I have operated public observing nights at various universities for eight or ten years. These are the objects that have stood out for me.
Saturn and Jupiter are the "stars" of the night sky. Bar none. Spec. Tac. U. Lar. If you can look at Saturn with nothing between it and your eye besides a few panes of glass, and see it hanging in the sky in all its glory, and NOT want to be an astronomer, there is something deeply wrong with you. You can see both the Galilean moons (good opportunity to give an historical lecture, if you're a yarn-spinner) and the shadows of the Galilean moons pass across the surface of the planet. Some of them are fast enough to change noticeably between the beginning and end of an observing night.
The other inner planets, if up. Lots to talk about with them.
The Moon itself is a "destination", not just an obstacle to observing.
The binary star Albireo (the "head" of Cygnus the Swan) is fairly spectacular if you have developed a sense of what's "normal", because it is one of very few objects in the sky that's multiple colors- i.e., Jupiter is brownish, Mars is red, Saturn yellow, most other things white, but Albireo is bright enough that its member stars are distinctly blue and yellow.
Mizar and Alcor (the middle stars of the Big Dipper's handle) are conceptually neat, if visually dull. Mizar and Alcor are a visual binary, while with a backyard grade telescope Mizar resolves into a binary pair (telescopic binary), and with a spectrograph, you can resolve each of those into pairs of stars themselves (spectroscopic binary). So, in one telescopic view, you get all three kinds of binary stars.
The Christmas Tree Cluster (near a foot of Gemini) really, really looks like one (with an 8-inch refractor, in a fairly light-polluted area), complete with Christmas lights, a star at the top, a trunk, and a smattering of presents underneath.
The Beehive Cluster is pretty spectacular as far as open clusters go. Unusually uniform brightness gives it a real appearance of bees.
If you're ready to propose to your girlfriend, it would be hard to beat the Ring Nebula.
The Messier globular cluster M13 in Hercules is really easy to find. It lies right along one of the lines between the four trapezoid stars.

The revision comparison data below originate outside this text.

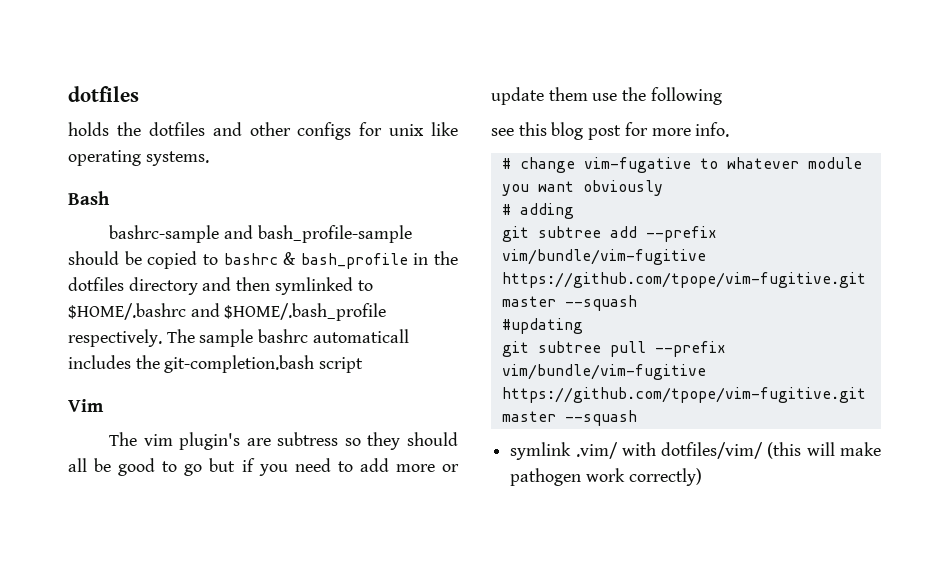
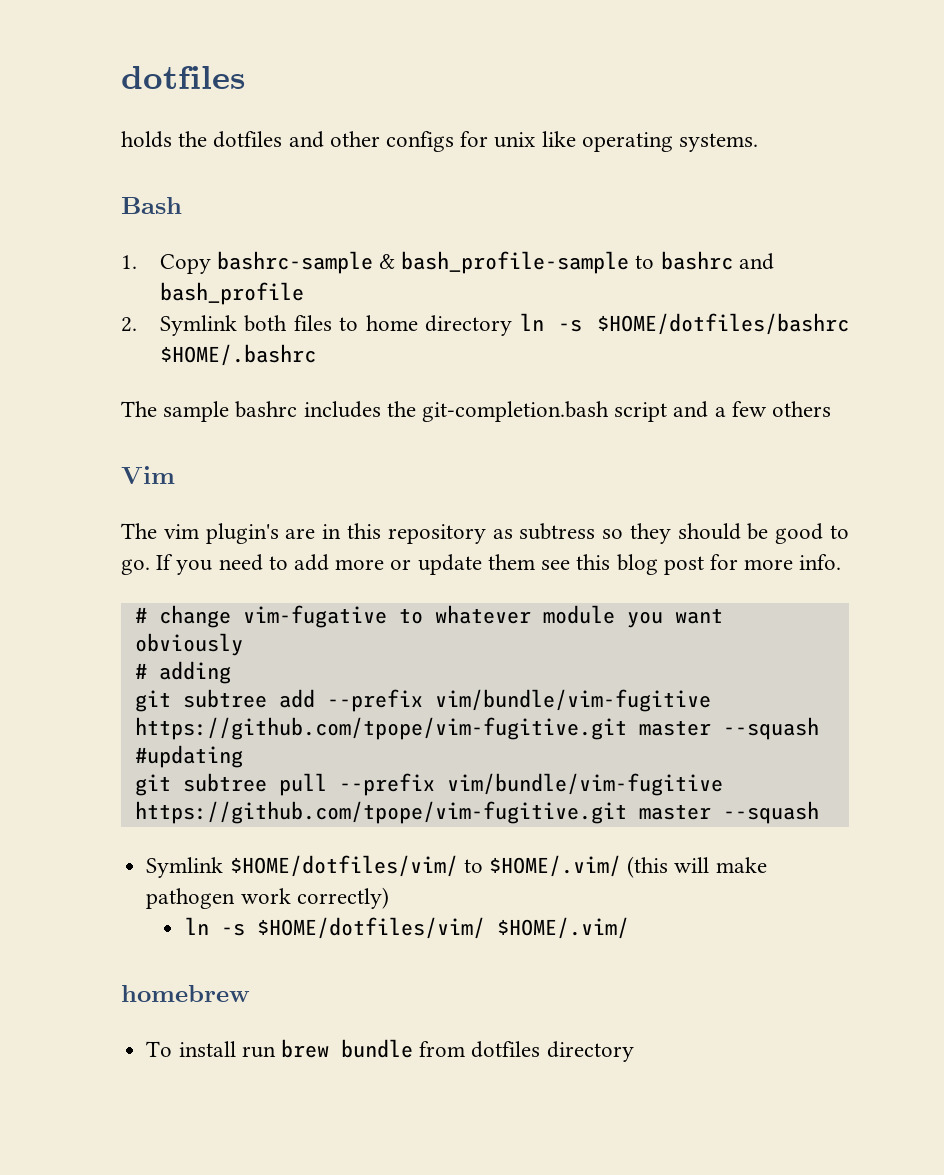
[109,225,412,243] [68,251,198,269] bashrc-sample and bash_profile-sample should be copied -> [121,251,630,274] 1. Copy bashrc-sample & bash_profile-sample
[283,252,297,265] & -> [738,253,774,270] and
[413,251,458,265] [68,277,373,295] [68,303,387,321] [68,329,162,347] in the dotfiles directory and then symlinked to $HOME/.bashrc and $HOME/.bash_profile respectively. -> [121,313,849,336] [159,344,316,366] // 2. Symlink both files to home directory ln -s $HOME/dotfiles/bashrc $HOME/.bashrc //
[312,329,409,343] automaticall -> (298, 409) none
(364, 365) none -> [673,401,832,418] and a few others
(271, 442) none -> [322,523,513,544] in this repository as
[68,458,87,472] all -> (741, 531) none
[184,458,255,476] go but if -> [121,554,174,575] go. If
[592,87,722,105] use the following // -> (535, 562) none
[510,442,764,460] symlink .vim/ with dotfiles/vim/ -> [146,855,621,878] Symlink $HOME/dotfiles/vim/ to $HOME/.vim/
(702, 477) none -> [184,917,629,939] [121,985,250,1002] [146,1039,634,1062] // ln -s $HOME/dotfiles/vim/ $HOME/.vim/ // homebrew // To install run brew bundle from dotfiles directory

Orion Nebula. Talk about the Trapezium and star formation. Cool stuff
Pleiades- Lessons in multiculturalism (Different cultures call it different things), consumerism (Subaru logo), and optometry (How many stars can you see? Good vision, 7, 20-10 vision with experience in night sky observation, 14+)
Uranus- Giggles, and then its historical background.

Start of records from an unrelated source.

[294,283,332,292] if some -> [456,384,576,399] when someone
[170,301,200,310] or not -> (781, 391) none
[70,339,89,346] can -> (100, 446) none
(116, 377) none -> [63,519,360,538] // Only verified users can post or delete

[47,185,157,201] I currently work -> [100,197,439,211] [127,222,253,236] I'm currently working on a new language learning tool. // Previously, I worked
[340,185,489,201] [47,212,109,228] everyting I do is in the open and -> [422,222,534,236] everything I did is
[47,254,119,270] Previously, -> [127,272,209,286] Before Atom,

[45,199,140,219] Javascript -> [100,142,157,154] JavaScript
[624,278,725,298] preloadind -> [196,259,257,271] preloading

Constellations and asterisms are a lot of fun too, because the audience can "take them home," that is, enjoy them again on a different night when they aren't being treated to a star party.

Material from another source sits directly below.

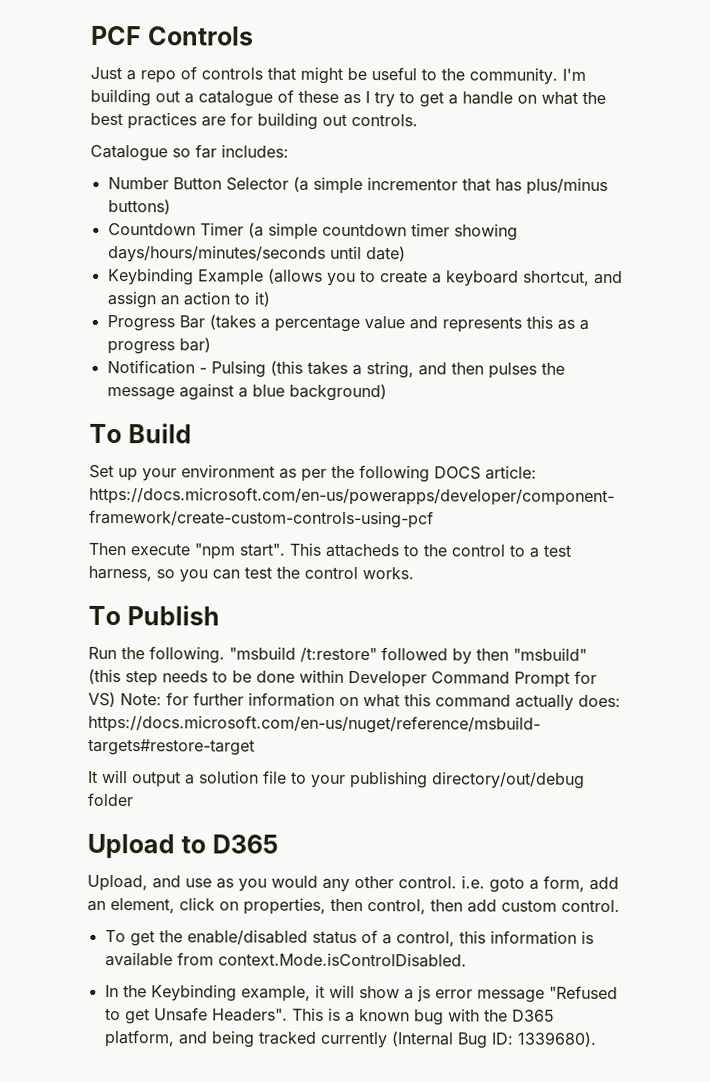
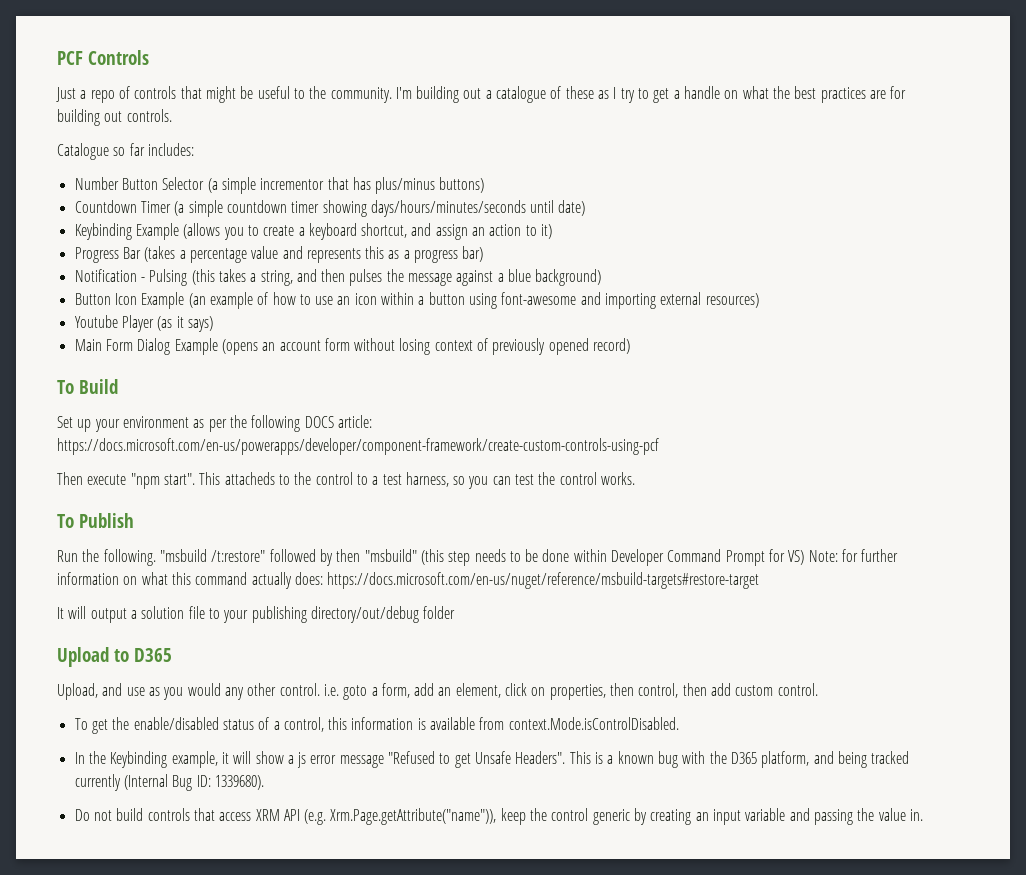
(387, 392) none -> [74,292,759,309] [74,315,213,332] [74,338,631,355] // Button Icon Example (an example of how to use an icon within a button using font-awesome and importing external resources) // Youtube Player (as it says) // Main Form Dialog Example (opens an account form without losing context of previously opened record)
(597, 1039) none -> [74,808,923,825] // Do not build controls that access XRM API (e.g. Xrm.Page.getAttribute("name")), keep the control generic by creating an input variable and passing the value in.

Get a green laser pointer. Absolutely indispensable, and also has a HUGE "wow" factor.
EDIT: Oh, and the Andromeda galaxy. The observatory where I did most of my observing was too badly light-polluted to see it very well, but if it's dark enough, it's the farthest object any human being in history has ever seen with his own two eyes. The Double cluster in Perseus is pretty impressive in binoculars, but it's so big you can't really appreciate it in a telescope. It's a good object for a n008 to try for her first solo "spot."
EDIT: This is a fairly comprehensive list, including planets, double stars, open clusters, a globular cluster, a galaxy, and nebulae. That's close to a Noah's Ark of everything you can possibly see with a backyard telescope, if you add transients like comets and satellites, and maybe a few other odds and ends like Ceres (though I've never attempted that myself. Is it actually pragmatically visible?)